A l'audience du 18 novembre 2011, M. Gogi X... a indiqué qu'il réside dans un appartement mis à disposition par le... comportant une pièce principale et deux chambres qu'il occupe avec son épouse et leur fils Archili et leur dernier enfant Saba né le 6 juin 2011. Il reste la plupart du temps au foyer car il n'a pas l'autorisation de travailler. Il souhaite le bien de son fils Advantili qui ne vient pas souvent au foyer, ses relations avec son fils étant conflictuelles. Il dit que son fils ne prend pas en compte ses conseils et qu'il ne l'écoute pas. Il précise qu'avant son arrivée en France en 2009, il a vécu séparé de son épouse depuis 2005.

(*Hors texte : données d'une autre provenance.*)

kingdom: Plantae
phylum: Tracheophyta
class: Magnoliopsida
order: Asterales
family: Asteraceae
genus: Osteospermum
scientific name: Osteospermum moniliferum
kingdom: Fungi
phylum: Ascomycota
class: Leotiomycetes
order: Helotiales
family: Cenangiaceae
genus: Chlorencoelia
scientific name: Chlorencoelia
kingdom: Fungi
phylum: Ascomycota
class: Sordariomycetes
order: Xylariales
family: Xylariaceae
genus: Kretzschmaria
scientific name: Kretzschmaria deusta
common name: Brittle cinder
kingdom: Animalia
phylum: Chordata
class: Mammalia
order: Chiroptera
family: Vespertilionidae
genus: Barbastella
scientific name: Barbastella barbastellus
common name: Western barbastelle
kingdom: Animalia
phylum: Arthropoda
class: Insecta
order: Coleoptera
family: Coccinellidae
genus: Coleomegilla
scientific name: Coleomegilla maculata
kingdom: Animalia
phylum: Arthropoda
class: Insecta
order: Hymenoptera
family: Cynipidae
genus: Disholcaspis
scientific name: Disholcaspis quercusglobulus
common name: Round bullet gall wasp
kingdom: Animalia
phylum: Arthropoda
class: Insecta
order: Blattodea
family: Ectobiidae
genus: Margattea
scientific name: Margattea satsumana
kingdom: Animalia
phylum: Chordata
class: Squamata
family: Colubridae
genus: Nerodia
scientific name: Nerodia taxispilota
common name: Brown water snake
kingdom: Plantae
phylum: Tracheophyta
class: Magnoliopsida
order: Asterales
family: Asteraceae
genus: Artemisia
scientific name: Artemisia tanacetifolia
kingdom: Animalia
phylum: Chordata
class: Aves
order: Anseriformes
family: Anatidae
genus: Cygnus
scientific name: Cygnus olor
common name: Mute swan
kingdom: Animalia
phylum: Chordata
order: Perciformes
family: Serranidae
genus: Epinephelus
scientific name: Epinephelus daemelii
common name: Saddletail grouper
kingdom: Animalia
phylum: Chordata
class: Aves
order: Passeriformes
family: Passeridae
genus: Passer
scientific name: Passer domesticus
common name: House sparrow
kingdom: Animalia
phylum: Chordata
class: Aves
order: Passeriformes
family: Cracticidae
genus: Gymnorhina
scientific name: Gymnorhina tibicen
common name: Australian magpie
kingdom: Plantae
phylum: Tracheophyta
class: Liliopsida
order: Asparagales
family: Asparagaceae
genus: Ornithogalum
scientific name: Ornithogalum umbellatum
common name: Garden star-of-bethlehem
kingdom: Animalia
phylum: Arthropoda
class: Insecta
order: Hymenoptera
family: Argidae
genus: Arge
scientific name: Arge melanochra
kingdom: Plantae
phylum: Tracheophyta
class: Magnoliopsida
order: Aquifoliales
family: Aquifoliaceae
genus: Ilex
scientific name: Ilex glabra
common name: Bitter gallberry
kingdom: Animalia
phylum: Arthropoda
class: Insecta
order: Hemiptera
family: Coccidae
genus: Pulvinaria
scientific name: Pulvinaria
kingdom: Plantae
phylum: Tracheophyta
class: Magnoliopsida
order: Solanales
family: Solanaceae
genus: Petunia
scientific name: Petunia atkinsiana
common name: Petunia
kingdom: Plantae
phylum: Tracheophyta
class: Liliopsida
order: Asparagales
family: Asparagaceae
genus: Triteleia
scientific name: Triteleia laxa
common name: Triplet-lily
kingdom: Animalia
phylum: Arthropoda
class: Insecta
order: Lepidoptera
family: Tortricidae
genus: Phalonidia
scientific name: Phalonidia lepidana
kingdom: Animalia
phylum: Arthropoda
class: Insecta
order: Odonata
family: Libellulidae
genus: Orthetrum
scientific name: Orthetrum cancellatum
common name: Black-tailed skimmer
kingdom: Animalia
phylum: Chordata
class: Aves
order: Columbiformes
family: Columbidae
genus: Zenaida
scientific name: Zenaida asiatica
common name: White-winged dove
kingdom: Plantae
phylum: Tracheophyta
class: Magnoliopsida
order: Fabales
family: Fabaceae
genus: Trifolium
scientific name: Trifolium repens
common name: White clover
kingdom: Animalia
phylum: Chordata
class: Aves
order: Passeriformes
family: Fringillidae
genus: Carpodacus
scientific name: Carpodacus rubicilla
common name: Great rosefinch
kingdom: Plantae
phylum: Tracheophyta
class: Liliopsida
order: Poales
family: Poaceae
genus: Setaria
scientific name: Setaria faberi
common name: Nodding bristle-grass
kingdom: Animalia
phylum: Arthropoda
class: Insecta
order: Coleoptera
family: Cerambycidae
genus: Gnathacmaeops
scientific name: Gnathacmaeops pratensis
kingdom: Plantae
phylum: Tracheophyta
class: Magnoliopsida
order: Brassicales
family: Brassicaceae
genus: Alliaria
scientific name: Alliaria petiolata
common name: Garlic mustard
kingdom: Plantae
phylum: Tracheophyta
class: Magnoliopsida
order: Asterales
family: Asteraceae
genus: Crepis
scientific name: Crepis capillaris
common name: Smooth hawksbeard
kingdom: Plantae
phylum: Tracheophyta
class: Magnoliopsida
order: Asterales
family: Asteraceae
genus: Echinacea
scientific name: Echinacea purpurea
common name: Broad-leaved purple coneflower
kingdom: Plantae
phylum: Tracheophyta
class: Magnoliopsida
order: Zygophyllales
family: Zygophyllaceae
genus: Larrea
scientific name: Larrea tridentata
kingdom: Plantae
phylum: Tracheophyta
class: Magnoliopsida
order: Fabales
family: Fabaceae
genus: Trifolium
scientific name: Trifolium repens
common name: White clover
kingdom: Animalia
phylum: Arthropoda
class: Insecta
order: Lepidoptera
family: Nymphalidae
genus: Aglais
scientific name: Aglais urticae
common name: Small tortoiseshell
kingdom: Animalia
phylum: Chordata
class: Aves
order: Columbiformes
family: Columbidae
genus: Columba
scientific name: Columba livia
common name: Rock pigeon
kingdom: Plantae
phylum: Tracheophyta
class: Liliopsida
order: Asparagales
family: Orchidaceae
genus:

Mme X... a indiqué à la cour qu'elle vient d'avoir connaissance du rejet de sa demande de droit d'asile et que la famille est maintenue provisoirement au... avec une aide financière pour les enfants. Elle a déposé une demande en vue de la régularisation de son séjour en France auprès de la préfecture de l'Ile et Vilaine. Elle suit des cours de français une fois par semaine. S'agissant de son fils Avtandili, elle souhaite ce qui est le mieux pour lui et confirme les relations difficiles entretenues par Advantili et son père lors des visites au foyer du... où l'enfant paraît renfermé et triste, sa présence étant source de conflits entre elle même et son mari. Elle précise que M. X... Gogi bénéficie d'un suivi pour une hépatite C et d'un suivi psychiatrique. Elle pense qu'Advantili est bien intégré au foyer du Val d'Aubette et remercie les éducateurs qui l'encadrent.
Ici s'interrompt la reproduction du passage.